What to work on:
Copy out every record below with complete accuracy.
Segment Start: Available records
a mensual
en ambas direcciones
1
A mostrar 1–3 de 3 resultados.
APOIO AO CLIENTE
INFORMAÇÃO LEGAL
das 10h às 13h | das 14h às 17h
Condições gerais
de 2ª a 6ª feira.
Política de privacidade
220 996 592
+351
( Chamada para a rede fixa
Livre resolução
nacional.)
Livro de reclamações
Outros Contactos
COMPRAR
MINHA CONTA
Segment End: Available records
Solution to this task:
a mensual
en ambas direcciones
1
A mostrar 1–3 de 3 resultados.
APOIO AO CLIENTE
INFORMAÇÃO LEGAL
das 10h às 13h | das 14h às 17h
Condições gerais
de 2ª a 6ª feira.
Política de privacidade
220 996 592
+351
( Chamada para a rede fixa
Livre resolução
nacional.)
Livro de reclamações
Outros Contactos
COMPRAR
MINHA CONTA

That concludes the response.